Comment on Am I crazy, or is powering an Arduino with a 9v battery viable in 2023?
BigDanishGuy@sh.itjust.works 1 year ago
IDK about setting clockspeed in an Arduino, but with a raw atmega328 it’s definitely something you’d do. IIRC the atmegas uses fusebits which has to be set during programming. I suspect that you’d at least need to access the ICSP pins instead of programming over USB. At which point you could just build the needed part of the Arduino on perf board and ditch the atmega16u4 and LDO.
If you don’t mind 4MHz @ 3V, then the datasheet claims that will draw 1.5mA ww1.microchip.com/…/Atmel-7810-Automotive-Microco… but if you refer to section 28 in the datasheet you’ll see that you can go as low as 2.7V.
If you really have your heart set on the PP3 battery then sure, but I’d probably see if I could use 3xAA instead. I just spent 10s googling, so my research may be lacking. An energizer PP3 lithium ultimate claims 750mAh, if we, for the sake of the argument, don’t care about discharge voltage curves and just use the nominal voltage, that makes 6750mWh. Varta has a 2900mAh AA, and 3 of those then become 13050mWh. I know that it’s a crude comparison, and you may not get twice the capacity, but still.
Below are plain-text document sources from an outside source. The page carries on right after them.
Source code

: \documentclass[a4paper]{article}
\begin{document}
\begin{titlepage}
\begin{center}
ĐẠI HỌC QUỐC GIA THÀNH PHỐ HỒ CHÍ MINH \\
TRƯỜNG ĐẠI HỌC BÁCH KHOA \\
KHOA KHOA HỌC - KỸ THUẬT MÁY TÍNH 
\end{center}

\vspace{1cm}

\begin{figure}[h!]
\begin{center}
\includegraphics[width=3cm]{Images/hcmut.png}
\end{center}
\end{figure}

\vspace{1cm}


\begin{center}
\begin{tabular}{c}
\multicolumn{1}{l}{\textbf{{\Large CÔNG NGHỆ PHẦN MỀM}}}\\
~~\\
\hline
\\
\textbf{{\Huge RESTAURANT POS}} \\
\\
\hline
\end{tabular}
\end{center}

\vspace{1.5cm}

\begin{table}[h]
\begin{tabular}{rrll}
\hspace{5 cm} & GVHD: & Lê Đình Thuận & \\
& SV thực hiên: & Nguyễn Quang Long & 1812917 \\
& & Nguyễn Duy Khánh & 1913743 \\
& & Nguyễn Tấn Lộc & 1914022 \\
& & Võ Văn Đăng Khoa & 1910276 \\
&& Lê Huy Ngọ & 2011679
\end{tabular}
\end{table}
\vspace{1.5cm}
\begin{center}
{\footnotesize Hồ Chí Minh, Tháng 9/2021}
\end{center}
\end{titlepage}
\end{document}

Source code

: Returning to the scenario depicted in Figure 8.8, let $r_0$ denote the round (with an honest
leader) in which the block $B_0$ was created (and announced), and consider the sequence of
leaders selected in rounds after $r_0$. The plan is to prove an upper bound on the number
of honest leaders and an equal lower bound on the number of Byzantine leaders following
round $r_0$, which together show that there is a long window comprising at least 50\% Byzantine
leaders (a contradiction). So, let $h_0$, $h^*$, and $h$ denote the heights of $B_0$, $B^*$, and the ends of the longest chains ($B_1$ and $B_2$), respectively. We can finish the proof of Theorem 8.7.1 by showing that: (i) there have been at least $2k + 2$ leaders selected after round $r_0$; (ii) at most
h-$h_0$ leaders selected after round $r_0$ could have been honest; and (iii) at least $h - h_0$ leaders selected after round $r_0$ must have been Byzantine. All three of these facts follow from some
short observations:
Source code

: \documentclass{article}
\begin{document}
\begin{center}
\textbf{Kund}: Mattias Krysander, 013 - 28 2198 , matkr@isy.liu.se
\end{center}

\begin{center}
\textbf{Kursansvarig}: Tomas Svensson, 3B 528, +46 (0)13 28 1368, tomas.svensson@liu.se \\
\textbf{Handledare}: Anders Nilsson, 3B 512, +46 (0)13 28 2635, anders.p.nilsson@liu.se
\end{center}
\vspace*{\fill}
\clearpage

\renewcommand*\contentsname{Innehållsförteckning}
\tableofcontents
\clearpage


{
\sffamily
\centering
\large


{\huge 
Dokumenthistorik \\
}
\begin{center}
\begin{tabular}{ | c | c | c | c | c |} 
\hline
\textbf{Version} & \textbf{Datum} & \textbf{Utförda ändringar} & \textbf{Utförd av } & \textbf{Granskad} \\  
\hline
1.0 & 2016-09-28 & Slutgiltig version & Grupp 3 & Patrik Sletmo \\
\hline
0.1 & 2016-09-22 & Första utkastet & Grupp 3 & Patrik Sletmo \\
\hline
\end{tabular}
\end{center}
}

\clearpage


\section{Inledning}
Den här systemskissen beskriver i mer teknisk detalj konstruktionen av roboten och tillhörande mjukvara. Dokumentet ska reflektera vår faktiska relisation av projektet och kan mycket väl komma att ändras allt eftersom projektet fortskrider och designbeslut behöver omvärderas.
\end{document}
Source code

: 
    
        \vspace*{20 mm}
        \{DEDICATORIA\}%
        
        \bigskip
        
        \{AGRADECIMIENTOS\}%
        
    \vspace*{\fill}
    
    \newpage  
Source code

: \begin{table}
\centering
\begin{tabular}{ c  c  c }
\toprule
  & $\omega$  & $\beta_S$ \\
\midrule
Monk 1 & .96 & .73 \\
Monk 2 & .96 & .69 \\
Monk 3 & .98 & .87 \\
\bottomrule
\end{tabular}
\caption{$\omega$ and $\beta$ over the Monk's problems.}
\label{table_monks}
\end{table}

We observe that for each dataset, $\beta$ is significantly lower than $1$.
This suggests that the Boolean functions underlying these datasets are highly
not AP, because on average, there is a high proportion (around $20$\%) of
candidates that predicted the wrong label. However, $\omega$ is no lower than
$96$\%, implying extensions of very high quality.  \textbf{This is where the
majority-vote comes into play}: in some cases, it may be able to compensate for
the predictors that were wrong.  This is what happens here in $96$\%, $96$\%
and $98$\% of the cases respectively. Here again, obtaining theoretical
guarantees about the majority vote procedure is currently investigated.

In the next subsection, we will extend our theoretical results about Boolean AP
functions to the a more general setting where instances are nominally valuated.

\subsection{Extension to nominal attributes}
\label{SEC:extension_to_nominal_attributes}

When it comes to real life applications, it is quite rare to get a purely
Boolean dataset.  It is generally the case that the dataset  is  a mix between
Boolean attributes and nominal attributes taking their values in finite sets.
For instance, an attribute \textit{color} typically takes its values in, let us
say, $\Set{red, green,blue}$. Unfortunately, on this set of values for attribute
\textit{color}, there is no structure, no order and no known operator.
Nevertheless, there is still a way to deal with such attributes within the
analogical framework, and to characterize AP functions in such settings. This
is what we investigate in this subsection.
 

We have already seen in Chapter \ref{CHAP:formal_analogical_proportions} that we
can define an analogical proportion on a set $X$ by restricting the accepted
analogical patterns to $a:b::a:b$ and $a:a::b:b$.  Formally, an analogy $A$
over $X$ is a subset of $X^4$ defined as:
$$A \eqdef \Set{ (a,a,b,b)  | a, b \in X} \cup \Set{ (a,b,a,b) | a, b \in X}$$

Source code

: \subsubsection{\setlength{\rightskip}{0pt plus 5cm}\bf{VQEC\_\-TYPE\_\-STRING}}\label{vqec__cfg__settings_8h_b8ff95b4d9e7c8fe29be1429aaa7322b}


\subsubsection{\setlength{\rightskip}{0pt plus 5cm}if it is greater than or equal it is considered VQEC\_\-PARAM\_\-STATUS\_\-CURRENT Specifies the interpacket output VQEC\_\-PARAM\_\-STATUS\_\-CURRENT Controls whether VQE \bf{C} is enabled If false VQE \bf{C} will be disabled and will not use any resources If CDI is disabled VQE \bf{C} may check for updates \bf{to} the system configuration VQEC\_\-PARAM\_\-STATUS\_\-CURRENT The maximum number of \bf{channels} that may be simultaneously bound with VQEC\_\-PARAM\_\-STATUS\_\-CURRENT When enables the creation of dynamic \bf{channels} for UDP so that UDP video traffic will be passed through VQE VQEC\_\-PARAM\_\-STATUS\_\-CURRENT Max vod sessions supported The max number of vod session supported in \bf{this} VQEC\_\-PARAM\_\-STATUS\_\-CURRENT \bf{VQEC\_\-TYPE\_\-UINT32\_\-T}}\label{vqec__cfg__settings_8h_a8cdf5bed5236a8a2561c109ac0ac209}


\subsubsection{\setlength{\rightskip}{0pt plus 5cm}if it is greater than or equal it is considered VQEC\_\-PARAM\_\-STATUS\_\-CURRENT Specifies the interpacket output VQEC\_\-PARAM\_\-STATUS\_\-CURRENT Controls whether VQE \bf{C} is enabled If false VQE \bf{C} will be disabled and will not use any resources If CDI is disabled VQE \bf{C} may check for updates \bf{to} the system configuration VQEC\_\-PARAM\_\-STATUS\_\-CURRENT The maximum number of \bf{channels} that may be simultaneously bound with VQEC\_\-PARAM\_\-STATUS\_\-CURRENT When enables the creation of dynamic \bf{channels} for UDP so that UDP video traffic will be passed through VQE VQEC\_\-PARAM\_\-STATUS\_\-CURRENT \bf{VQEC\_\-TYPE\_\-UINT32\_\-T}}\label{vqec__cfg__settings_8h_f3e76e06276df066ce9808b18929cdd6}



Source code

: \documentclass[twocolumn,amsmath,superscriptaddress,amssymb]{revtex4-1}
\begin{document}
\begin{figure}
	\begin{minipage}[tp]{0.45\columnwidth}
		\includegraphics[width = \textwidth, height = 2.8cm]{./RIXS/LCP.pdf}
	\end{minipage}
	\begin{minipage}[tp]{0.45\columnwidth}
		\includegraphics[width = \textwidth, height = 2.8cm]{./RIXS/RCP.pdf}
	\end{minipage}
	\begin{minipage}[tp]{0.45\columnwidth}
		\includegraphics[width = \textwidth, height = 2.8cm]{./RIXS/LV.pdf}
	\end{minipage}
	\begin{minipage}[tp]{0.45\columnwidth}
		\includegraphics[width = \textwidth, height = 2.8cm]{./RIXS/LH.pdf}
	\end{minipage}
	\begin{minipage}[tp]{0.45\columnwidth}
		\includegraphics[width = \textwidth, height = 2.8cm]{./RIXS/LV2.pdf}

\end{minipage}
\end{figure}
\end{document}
If you went for the AAs then your buck will be more efficient as well. Buck converters become less efficient the higher your input voltage …stackexchange.com/…/why-does-converters-efficien… so you can double the capacity and increase efficiency with AAs.
elmicha@feddit.de 1 year ago
With 3 AAs and at 8 MHz 3.3V (Arduino Pro Mini) you don’t even need a buck converter.